Tom Ross: Author tells Steamboat audience he’s hopeful the Colorado River will once again flow to the sea
December 17, 2012
Steamboat Springs — Author Jonathan Waterman's speaking engagement in Steamboat Springs last week was well timed, coming 10 days after the U.S. and Mexico finalized a complex agreement that could allow the Colorado River to once again flow to the Gulf of California.
Waterman, a Carbondale resident, is among the foremost crusaders of an effort to restore flows in the delta of the Colorado River where it once flowed in abundance across a desert plain, supporting many species of flora and fauna. But those days are no longer — it has been 13 years since the Colorado River last flowed to the sea.
In addition to describing the plight of the Colorado Delta, Waterman told his audience at Off the Beaten Path Bookstore he's concerned the river is on the verge of a crisis when it will no longer be able to sustain 3.5 million acres of farmland and 30 million people throughout the Western U.S. and Northern Mexico.
"How much longer can we keep consuming water the way we do?" he asked. "I don't give it a decade at the rate we're going."
Waterman knows firsthand how the current drought has shrunk reservoirs and how the river shrinks into a tiny, cesspool of a stream before it peters out altogether.
Beginning in 2007, and in collaboration with National Geographic, Waterman launched a 1,450-mile journey from the headwaters of the Colorado River to its mouth, traveling 800 miles of that float solo, many of them in a tiny 3-pound pack raft.
He floated through the developed corridor where the river flows along Interstate 70 and noted that it still supports a natural environment that can only be glimpsed while traveling 75 miles per hour on the highway.
"Again and again the river offers a wild experience," Waterman said. "I camped and wrote in my journal almost every night for five months."
It was while descending Marble and Grand canyons and watching millions of years of geology stream by that he gained the sense that the canyons are time machines.
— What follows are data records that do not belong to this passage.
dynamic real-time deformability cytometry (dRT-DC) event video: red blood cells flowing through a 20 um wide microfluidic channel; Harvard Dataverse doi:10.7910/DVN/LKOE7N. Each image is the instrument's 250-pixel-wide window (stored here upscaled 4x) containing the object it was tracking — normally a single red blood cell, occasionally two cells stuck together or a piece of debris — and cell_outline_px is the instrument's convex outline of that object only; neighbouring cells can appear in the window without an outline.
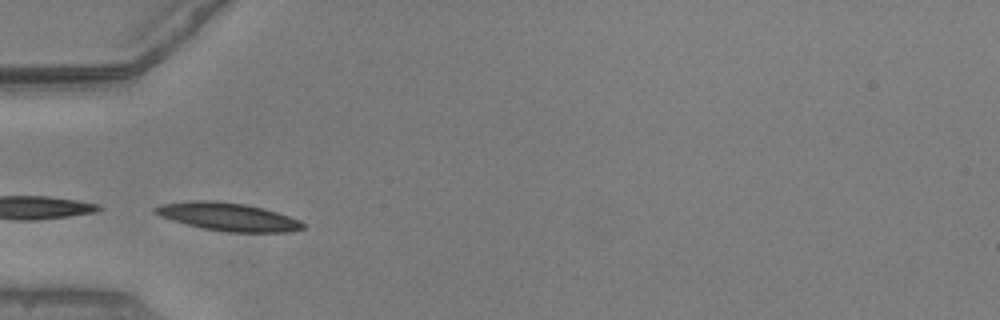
{"species": "common noctule bat (a hibernating species)", "species_latin": "Nyctalus noctula", "temperature_condition": "warm", "stored_images_in_passage": 7, "camera_frame_rate_fps": 3000, "um_per_image_px": 0.085, "animal": {"sex": "male", "body_mass_g": 20.5, "forearm_length_mm": 52.5}, "frame": {"image": 1, "passage_image": 1, "time_ms": 0.0, "image_size_px": [1000, 320], "cell_outline_px": [[304, 228], [288, 232], [224, 232], [204, 228], [172, 220], [160, 216], [152, 212], [152, 208], [160, 204], [188, 200], [216, 200], [244, 204], [264, 208], [300, 220], [304, 224]], "centroid_in_image_um": [19.34, 18.41], "position_along_channel_um": 65.7, "area_um2": 24.22}}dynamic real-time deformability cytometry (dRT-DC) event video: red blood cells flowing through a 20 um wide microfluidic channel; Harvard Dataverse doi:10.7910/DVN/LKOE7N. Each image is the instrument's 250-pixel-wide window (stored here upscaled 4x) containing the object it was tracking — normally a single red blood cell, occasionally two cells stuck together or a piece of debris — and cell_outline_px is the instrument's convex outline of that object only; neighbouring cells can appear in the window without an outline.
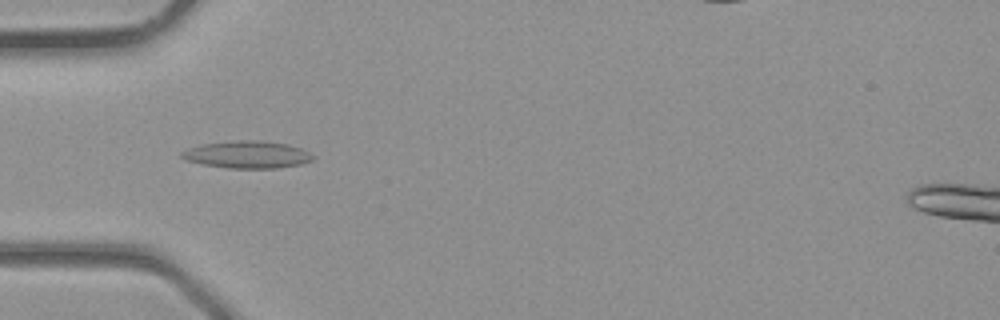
{"species": "common noctule bat (a hibernating species)", "species_latin": "Nyctalus noctula", "temperature_condition": "room temperature", "stored_images_in_passage": 28, "camera_frame_rate_fps": 3000, "um_per_image_px": 0.085, "animal": {"sex": "male", "body_mass_g": 23.1, "forearm_length_mm": 52.7}, "frame": {"image": 1, "passage_image": 2, "time_ms": 0.333, "image_size_px": [1000, 320], "cell_outline_px": [[316, 156], [312, 160], [300, 164], [276, 168], [228, 168], [204, 164], [184, 160], [180, 156], [180, 152], [188, 148], [200, 144], [236, 140], [260, 140], [288, 144], [300, 148]], "centroid_in_image_um": [20.99, 13.13], "position_along_channel_um": 64.0, "area_um2": 20.92}}
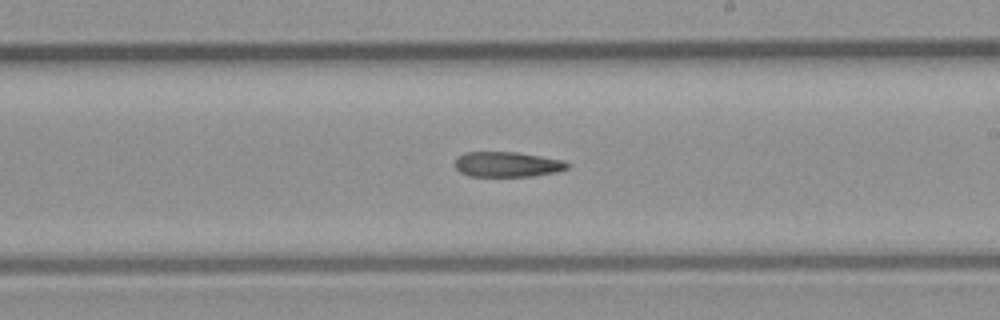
{"frame": {"image": 2, "passage_image": 12, "time_ms": 3.667, "image_size_px": [1000, 320], "cell_outline_px": [[572, 164], [568, 168], [556, 172], [532, 176], [468, 176], [460, 172], [456, 168], [456, 156], [464, 152], [516, 152], [564, 160]], "centroid_in_image_um": [43.13, 13.97], "position_along_channel_um": 245.9, "area_um2": 16.59}}
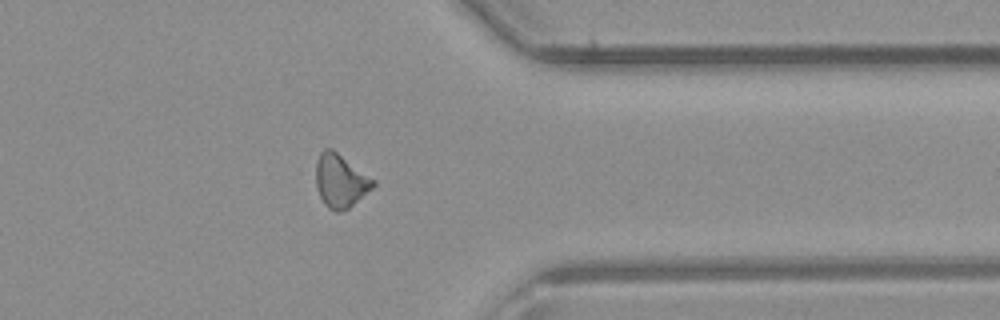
{"frame": {"image": 3, "passage_image": 20, "time_ms": 6.333, "image_size_px": [1000, 320], "cell_outline_px": [[376, 184], [372, 188], [348, 208], [340, 212], [336, 212], [328, 208], [324, 204], [316, 188], [316, 160], [320, 152], [324, 148], [332, 148], [376, 180]], "centroid_in_image_um": [28.92, 15.35], "position_along_channel_um": 382.5, "area_um2": 17.86}}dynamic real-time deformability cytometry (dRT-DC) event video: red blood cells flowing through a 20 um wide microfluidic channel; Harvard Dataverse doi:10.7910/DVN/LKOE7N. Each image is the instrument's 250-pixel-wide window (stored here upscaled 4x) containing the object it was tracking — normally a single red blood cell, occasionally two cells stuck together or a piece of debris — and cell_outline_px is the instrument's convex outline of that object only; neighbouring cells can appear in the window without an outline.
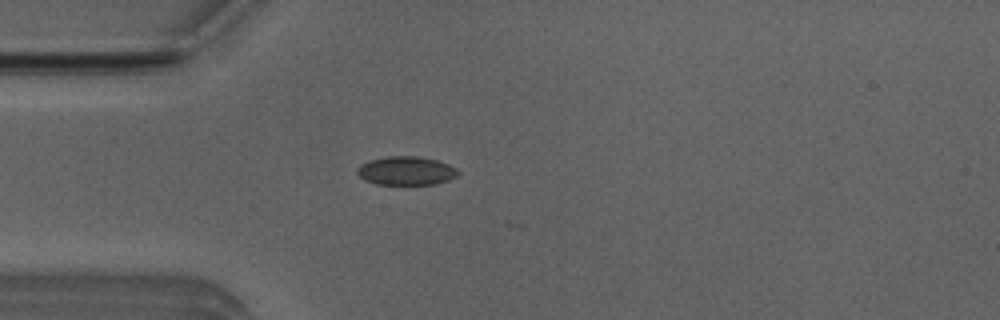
{"species": "Egyptian fruit bat (a non-hibernating species)", "species_latin": "Rousettus aegyptiacus", "temperature_condition": "room temperature", "stored_images_in_passage": 4, "camera_frame_rate_fps": 3000, "um_per_image_px": 0.085, "animal": {"sex": "male"}, "frame": {"image": 1, "passage_image": 4, "time_ms": 1.0, "image_size_px": [1000, 320], "cell_outline_px": [[460, 172], [456, 176], [448, 180], [436, 184], [376, 184], [364, 180], [356, 172], [356, 168], [360, 164], [368, 160], [384, 156], [416, 156], [436, 160], [448, 164], [456, 168]], "centroid_in_image_um": [34.49, 14.51], "position_along_channel_um": 50.5, "area_um2": 16.94}}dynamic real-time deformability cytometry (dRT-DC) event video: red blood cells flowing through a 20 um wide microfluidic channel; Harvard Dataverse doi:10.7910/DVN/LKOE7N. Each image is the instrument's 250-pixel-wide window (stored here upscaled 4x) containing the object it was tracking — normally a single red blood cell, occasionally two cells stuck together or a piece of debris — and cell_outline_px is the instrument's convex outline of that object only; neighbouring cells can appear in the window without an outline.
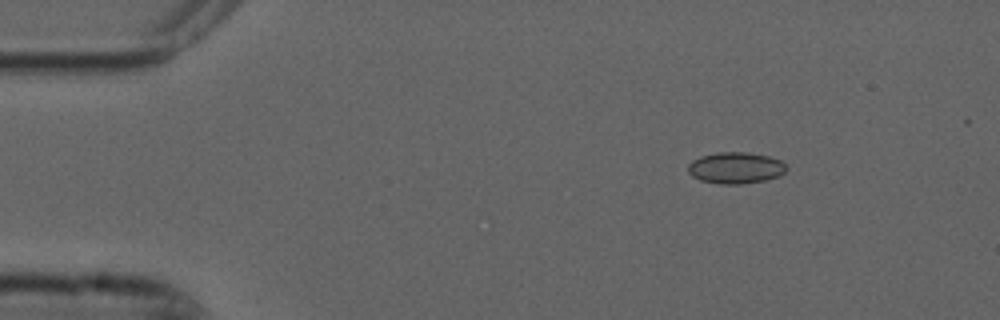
{"species": "common noctule bat (a hibernating species)", "species_latin": "Nyctalus noctula", "temperature_condition": "cold", "stored_images_in_passage": 3, "camera_frame_rate_fps": 3000, "um_per_image_px": 0.085, "animal": {"sex": "male", "forearm_length_mm": 52.5}, "frame": {"image": 1, "passage_image": 1, "time_ms": 0.0, "image_size_px": [1000, 320], "cell_outline_px": [[788, 168], [780, 176], [764, 180], [740, 184], [720, 184], [700, 180], [692, 176], [688, 172], [688, 164], [692, 160], [700, 156], [716, 152], [748, 152], [768, 156], [780, 160]], "centroid_in_image_um": [62.51, 14.26], "position_along_channel_um": 22.5, "area_um2": 18.09}}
That feeling was reinforced when one of the fisheries biologists he was floating the canyon with showed him, under an oath of secrecy, a large, fully intact Puebloan pot hidden in an alcove high above the river.
The new water-sharing arrangement involving Mexico and seven Western U.S. states extends Mexico's ability to store water in Lake Mead near Las Vegas and calls for increased sharing of water in both lean and abundant years. It also includes a commitment to working together to begin water releases to replenish wetlands in the Colorado River delta of the Gulf of California. And that gives Waterman renewed hope for the river.
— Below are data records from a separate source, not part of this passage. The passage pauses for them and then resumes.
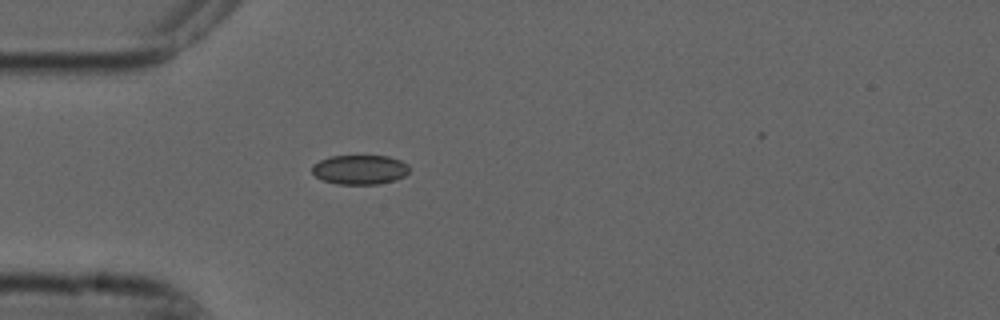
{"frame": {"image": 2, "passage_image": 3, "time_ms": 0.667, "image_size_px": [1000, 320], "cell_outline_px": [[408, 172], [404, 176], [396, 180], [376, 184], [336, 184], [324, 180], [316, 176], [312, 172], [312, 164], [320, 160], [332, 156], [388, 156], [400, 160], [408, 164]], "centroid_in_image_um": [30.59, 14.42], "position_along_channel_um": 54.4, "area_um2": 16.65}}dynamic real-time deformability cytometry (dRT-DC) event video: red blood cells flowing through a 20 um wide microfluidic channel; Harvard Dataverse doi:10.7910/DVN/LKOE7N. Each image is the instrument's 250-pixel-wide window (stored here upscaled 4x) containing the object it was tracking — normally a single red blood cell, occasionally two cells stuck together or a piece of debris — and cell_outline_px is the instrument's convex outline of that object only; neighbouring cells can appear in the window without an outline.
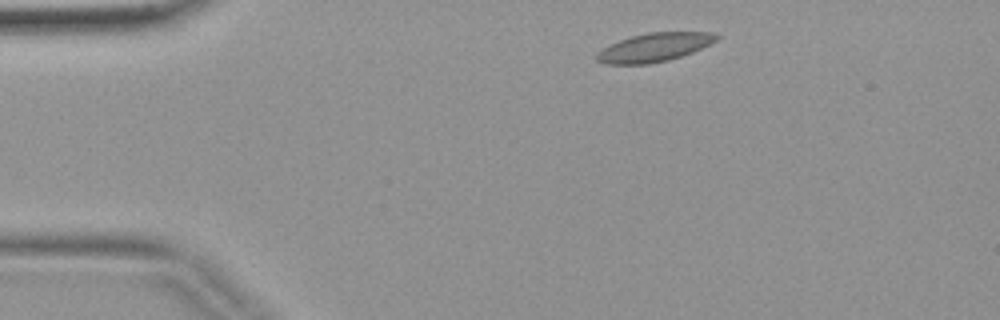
{"species": "common noctule bat (a hibernating species)", "species_latin": "Nyctalus noctula", "temperature_condition": "warm", "stored_images_in_passage": 2, "camera_frame_rate_fps": 3000, "um_per_image_px": 0.085, "animal": {"sex": "female", "body_mass_g": 19.9}, "frame": {"image": 1, "passage_image": 1, "time_ms": 0.0, "image_size_px": [1000, 320], "cell_outline_px": [[720, 36], [716, 40], [692, 52], [668, 60], [648, 64], [608, 64], [596, 60], [596, 56], [604, 48], [620, 40], [632, 36], [648, 32], [712, 32]], "centroid_in_image_um": [55.63, 4.02], "position_along_channel_um": 29.4, "area_um2": 19.54}}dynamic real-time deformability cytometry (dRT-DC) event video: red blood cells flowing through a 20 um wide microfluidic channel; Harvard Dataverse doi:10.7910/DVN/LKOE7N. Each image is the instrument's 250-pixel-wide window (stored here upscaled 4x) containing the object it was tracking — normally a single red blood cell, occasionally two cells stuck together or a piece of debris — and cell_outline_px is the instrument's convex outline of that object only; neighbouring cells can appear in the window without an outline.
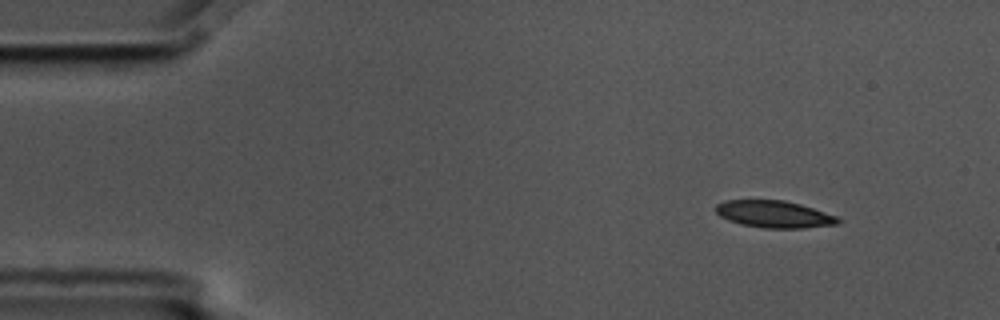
{"species": "common noctule bat (a hibernating species)", "species_latin": "Nyctalus noctula", "temperature_condition": "cold", "stored_images_in_passage": 3, "camera_frame_rate_fps": 3000, "um_per_image_px": 0.085, "animal": {"sex": "male", "body_mass_g": 17.5, "forearm_length_mm": 52.3}, "frame": {"image": 1, "passage_image": 1, "time_ms": 0.0, "image_size_px": [1000, 320], "cell_outline_px": [[840, 224], [804, 228], [764, 228], [740, 224], [728, 220], [720, 216], [716, 212], [716, 204], [724, 200], [784, 200], [800, 204], [840, 216]], "centroid_in_image_um": [65.84, 18.21], "position_along_channel_um": 19.2, "area_um2": 19.48}}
"If we can perform this one act, it will show the rest of the world that we care, not only about the river and the Sea of Cortez, but about Mexico and those creatures at risk — vaquita porpoises, totoaba (giant bass), shrimp, and the many birds — south of the border beyond reach of our endangered species law," he wrote in his blog.
When you think about it, a river that never reaches the sea is a river that can never fulfill its destiny.